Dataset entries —
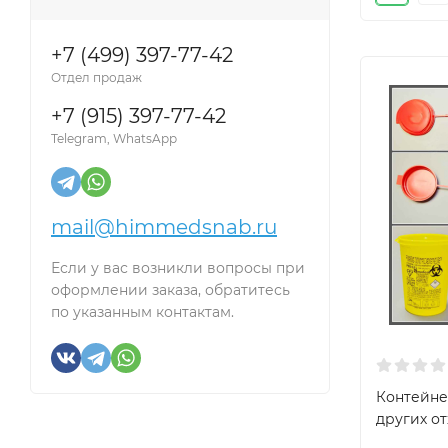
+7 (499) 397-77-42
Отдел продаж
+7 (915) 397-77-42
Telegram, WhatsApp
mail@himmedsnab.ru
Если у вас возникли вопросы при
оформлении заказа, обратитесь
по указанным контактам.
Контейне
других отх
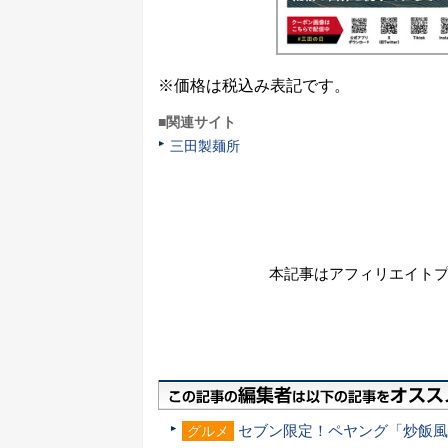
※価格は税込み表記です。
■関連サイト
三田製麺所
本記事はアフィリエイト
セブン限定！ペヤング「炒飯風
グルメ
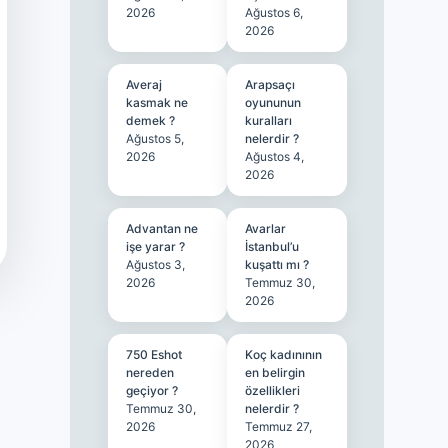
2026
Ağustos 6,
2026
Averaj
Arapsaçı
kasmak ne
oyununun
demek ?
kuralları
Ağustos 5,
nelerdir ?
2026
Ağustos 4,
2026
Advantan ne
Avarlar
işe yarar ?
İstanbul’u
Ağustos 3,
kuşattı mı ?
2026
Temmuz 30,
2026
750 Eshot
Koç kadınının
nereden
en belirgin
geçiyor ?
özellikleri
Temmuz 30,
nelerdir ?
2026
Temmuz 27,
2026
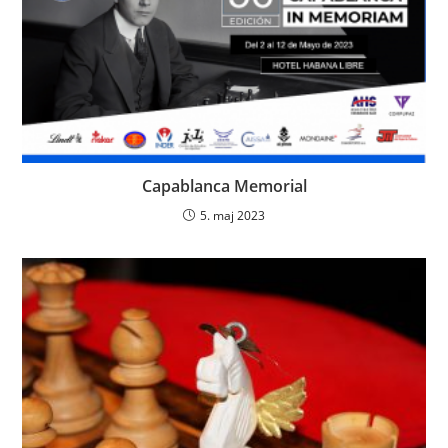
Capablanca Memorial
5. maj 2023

TASK TO COMPLETE —
Pull out every line of text read from the pages in the items above and repeat each one unchanged. Leave the pictures out of your answer.

ANSWER TO THE PROBLEM —
+7 (499) 397-77-42
Отдел продаж
+7 (915) 397-77-42
Telegram, WhatsApp
mail@himmedsnab.ru
Если у вас возникли вопросы при
оформлении заказа, обратитесь
по указанным контактам.
Контейне
других отх
※価格は税込み表記です。
■関連サイト
三田製麺所
本記事はアフィリエイト
セブン限定！ペヤング「炒飯風
グルメ
2026
Ağustos 6,
2026
Averaj
Arapsaçı
kasmak ne
oyununun
demek ?
kuralları
Ağustos 5,
nelerdir ?
2026
Ağustos 4,
2026
Advantan ne
Avarlar
işe yarar ?
İstanbul’u
Ağustos 3,
kuşattı mı ?
2026
Temmuz 30,
2026
750 Eshot
Koç kadınının
nereden
en belirgin
geçiyor ?
özellikleri
Temmuz 30,
nelerdir ?
2026
Temmuz 27,
2026
Capablanca Memorial
5. maj 2023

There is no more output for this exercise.